Problem to work on – From the data below, tally each line that has "right" in it, then give that tally without comment.
[Material to process]
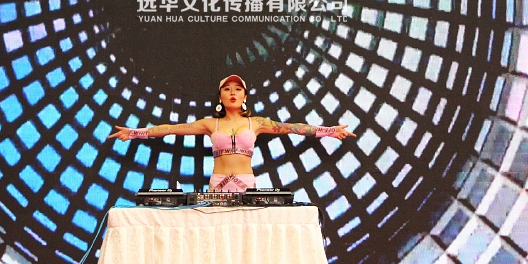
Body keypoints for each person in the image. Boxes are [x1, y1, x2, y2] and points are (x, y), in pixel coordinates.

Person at [108, 74, 355, 192]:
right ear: (220, 97)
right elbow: (171, 129)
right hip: (218, 184)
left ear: (245, 96)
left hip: (247, 184)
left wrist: (329, 131)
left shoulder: (256, 123)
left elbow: (293, 128)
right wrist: (134, 133)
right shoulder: (210, 124)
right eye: (227, 89)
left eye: (238, 89)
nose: (233, 92)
[/Material to process]
Answer space – 6